What are some of the most important novels and books to come out of Quebec, in your view?
This is totally subjective, but here are two ideas off the top of my head: I think Hélène Dorion’s Recommencements could inspire millions of readers, all around the world; Jacques Poulin’s Le Vieux Chagrin, though somewhat humble, reaches a level of tenderness that makes it universal—if one is willing to slow down, that is.
We also have highly talented children’s book authors and illustrators, and amazing graphic novel artists. Michel Rabagliati—to name but one example—has made a real contribution to world literature.
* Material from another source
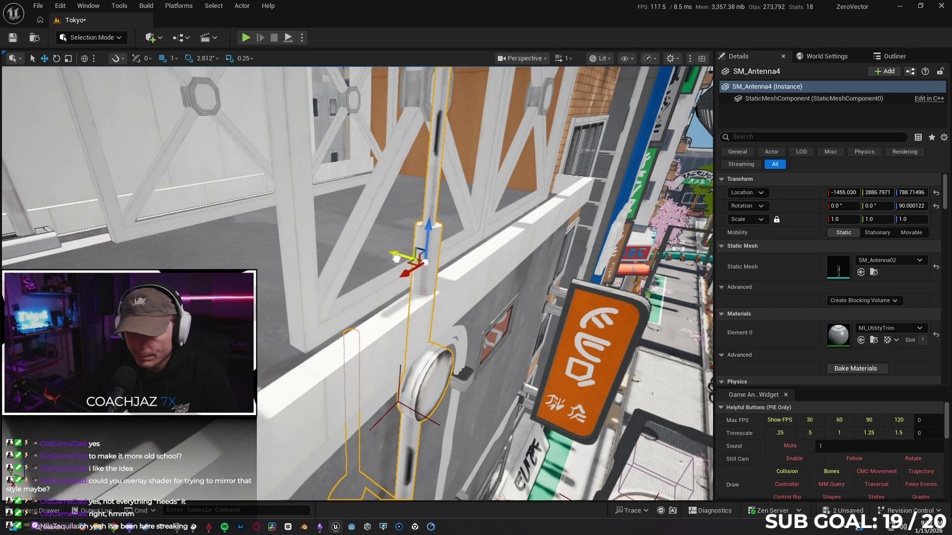
{"action": "left_click_drag", "start_coordinate": [397, 257], "coordinate": [396, 257]}
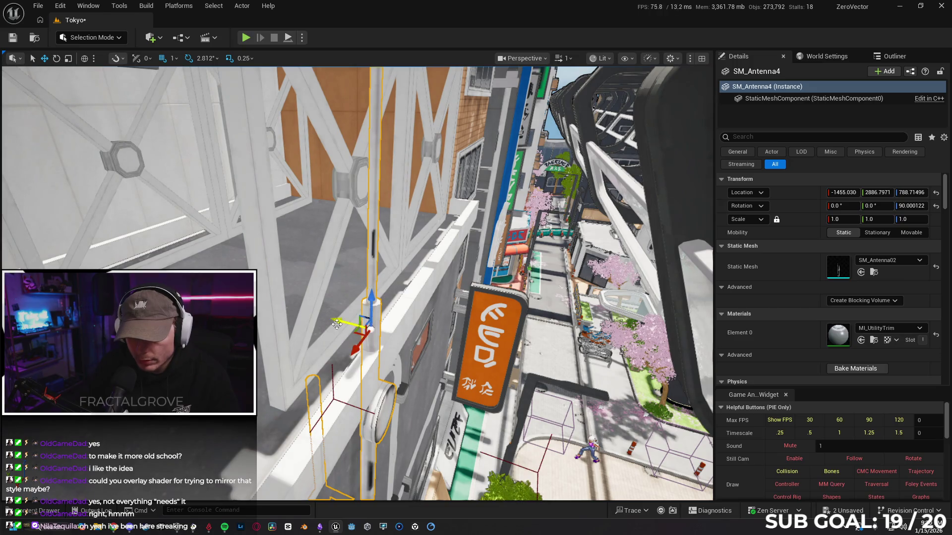
{"action": "left_click_drag", "start_coordinate": [396, 257], "coordinate": [317, 257]}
Lastly, but most importantly, I think Quebec authors, artists and publishers can do a lot to celebrate the First Nations and to foster healing and true reconciliation; hopefully some of these works will inspire other countries throughout the world. It is not only in Canada that there has been an inexpressible amount of suffering amongst the Indigenous peoples.
What are some of your favourite pieces of Quebec writing?
I loved Christine Eddie’s Les carnets de Douglas. (And now that you have me combing my bookshelves: though it’s not necessarily a favourite, I’m looking forward to digging up again Stanley Péan’s amusing Jazzman!)
What are you reading at the moment?
Thinley Norbu’s astonishingly deep (and sometimes demanding) essays, in which those interested in genuine Buddhism can learn to sail and avoid the extremes of eternalism and nihilism.
Fiction-wise, the last novel I’ve read was Toni Morrison’s The Bluest Eye (a knife in the gut, but a mandatory read). I’m in the middle of Neil Gaiman’s delightful Stardust, and next on my list are Bruce Chatwin’s Songlines, Peter Matthiessen’s Snow Leopard and Jacques Bonnet’s Des bibliothèques pleines de fantômes.
What is the favourite book you’ve written or worked on?
As a publisher: Lafcadio Hearn’s Pèlerinages japonais (Carrefours azur, 2018).
As a translator: a most beautiful book by the Tibetan scholar and writer Tulku Thondup Rinpoche, to be released in 2020.
As a writer: I like Satori à Hollywood; though it is very much imperfect and at times naïve, it is always frank and I believe there are some great pages in the second half. Otherwise, the collected short stories I am currently working on—it’s somewhere between George Saunders and Haruki Murakami.
If you were to recommend that someone who has never read anything from Quebec pick up a book and start reading it today, which book would it be?
When I was working in bookstores, years ago, I often recommended Félix Leclerc’s Calepin d’un flâneur. It is a thing of beauty that works for all sorts of people, including those who don’t read much.